When the restoration work started, no facilities existed to accomplish the task. At first, only a small workshop was installed in one of the cabins. Later on, a modest shed was erected on the pier and used mainly for metal work. A few years ago, two 40ft containers were welded together and a reasonable workshop for wood working was thereby created. Another 20ft container serves as paint shop and additional containers are used for storage. The limitation in buildings given by the pier itself, means that much work has to be carried out in the open whenever possible. One considerable problem is that the pier gets cluttered and access for visitors is hampered.
The policy of restoring the ship to the way she looked in 1977 has been fairly consistent.. It is also important to bear in mind that we now consider preserving the necessary skills for running and restoring the ship as essential as the ship itself. Had the decision been taken to preserve Sankt Erik as a permanently moored exhibit, it is doubtful if she would still exist as a museum ship today.

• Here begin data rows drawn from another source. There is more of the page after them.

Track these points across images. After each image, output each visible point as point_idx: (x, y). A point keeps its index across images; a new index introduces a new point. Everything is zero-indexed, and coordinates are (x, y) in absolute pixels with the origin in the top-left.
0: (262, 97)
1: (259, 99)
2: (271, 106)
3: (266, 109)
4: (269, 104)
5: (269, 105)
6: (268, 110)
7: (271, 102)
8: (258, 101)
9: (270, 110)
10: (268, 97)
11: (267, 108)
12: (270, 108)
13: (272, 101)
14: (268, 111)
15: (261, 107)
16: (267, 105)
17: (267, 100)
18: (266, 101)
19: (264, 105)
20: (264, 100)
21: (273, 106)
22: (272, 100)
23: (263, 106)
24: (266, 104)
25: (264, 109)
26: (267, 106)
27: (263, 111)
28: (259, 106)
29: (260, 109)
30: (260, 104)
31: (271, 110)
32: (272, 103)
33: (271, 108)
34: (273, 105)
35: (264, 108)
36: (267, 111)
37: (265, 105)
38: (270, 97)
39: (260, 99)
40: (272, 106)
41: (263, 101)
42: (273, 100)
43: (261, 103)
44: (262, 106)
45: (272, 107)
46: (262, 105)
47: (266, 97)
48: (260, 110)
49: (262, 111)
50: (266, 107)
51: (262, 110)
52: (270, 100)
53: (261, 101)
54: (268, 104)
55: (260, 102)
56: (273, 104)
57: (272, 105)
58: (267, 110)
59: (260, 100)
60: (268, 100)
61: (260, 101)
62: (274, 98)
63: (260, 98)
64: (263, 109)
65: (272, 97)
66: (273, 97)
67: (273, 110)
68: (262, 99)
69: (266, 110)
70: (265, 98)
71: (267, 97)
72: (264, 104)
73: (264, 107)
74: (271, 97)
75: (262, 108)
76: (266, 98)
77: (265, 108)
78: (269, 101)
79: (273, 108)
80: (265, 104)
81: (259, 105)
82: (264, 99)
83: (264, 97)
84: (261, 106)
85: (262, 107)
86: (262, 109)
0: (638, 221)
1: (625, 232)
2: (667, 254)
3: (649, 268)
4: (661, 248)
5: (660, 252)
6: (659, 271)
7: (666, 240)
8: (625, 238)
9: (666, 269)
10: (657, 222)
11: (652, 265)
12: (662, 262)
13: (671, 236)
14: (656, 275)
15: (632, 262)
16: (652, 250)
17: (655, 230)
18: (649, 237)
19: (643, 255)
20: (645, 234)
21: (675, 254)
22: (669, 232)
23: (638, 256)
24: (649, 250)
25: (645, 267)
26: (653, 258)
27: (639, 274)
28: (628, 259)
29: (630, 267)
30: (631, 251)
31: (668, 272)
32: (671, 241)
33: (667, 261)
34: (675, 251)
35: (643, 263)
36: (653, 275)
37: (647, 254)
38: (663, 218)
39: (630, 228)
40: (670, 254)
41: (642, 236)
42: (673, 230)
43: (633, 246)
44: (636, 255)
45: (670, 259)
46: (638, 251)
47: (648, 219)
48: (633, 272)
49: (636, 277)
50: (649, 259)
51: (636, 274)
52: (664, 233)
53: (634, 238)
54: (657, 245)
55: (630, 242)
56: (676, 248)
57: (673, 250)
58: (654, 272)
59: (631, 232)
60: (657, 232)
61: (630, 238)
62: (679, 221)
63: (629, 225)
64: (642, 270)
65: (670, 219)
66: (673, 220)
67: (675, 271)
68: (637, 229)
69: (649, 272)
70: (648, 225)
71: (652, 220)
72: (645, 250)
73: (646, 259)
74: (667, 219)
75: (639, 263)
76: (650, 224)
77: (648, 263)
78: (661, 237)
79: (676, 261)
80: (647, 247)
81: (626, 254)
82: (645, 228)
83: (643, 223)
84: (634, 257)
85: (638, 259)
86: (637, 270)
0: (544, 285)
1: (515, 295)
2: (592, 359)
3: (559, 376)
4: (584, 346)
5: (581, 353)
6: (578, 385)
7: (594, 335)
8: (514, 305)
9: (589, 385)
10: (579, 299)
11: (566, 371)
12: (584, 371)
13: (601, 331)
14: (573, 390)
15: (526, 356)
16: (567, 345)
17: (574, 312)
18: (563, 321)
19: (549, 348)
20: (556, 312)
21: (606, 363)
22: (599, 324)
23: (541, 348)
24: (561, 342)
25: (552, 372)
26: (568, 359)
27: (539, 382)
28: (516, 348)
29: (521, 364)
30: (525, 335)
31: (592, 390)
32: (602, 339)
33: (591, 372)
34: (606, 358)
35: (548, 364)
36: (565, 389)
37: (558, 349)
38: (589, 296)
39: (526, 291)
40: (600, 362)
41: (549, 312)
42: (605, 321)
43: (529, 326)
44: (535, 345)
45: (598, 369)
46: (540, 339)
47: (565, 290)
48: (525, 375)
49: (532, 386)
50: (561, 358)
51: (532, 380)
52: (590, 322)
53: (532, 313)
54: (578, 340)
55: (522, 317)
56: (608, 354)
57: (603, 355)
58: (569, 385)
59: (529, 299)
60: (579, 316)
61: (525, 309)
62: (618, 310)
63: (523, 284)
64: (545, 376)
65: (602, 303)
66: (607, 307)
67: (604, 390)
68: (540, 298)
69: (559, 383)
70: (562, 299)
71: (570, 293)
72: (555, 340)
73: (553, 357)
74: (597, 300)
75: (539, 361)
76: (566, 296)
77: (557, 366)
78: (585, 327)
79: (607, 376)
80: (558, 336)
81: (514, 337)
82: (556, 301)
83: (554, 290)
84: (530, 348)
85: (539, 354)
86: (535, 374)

The restoration of the ship to seagoing condition has been expensive and labour intensive, but it has opened up possibilities which have been vital for the preservation of Sankt Erik
The operational use of Sankt Erik is very significant. It gives the ship a particular character and enables us to display the steam engines in the best possible manner. Maintaining a certificate to carry passengers is equally important, but will be both expensive and complex. The current demand for the ISM code, (International Security Management), is good example of the very exacting documentation which must be accomplished. Also, yearly inspections will of course be required to keep a passenger certificate.
Looking perhaps not so far ahead, our expectation is to take Sankt Erik to Flensburg in Germany this summer, to take part in a meeting for steam ships (Dampf Rundum). En route, we will call at several coastal towns and make at least four day trips with passengers.
With this paper I have tried particularly to give a practical and quite basic account of the restoration of Sankt Erik. No attempts have been made either to glorify or belittle the work done over the years. Hopefully, the presentation will convey that the maintenance of a museum ship in operational condition, will no doubt raise the standard of restoration and add to the possibility of future preservation.
The ships are open daily during summer and school holidays and at weekends for the rest of the year. Access is either through the gates leading to the pier or direct from the Vasa museum. Two museum ships guides are in attendance to care for the needs of the visitors. Guided tours, both for adults and children, take place daily. During school holidays, some sort of special attraction for children is planned regularly. In recent years, we have also organised special days for visitors, when we have focused on the restoration of the ships. Parties may also rent the saloon and make bookings for special guided tours. Apart from the ships themselves, an exhibition describing the history of icebreaking is available in Sankt Erik's forward hold.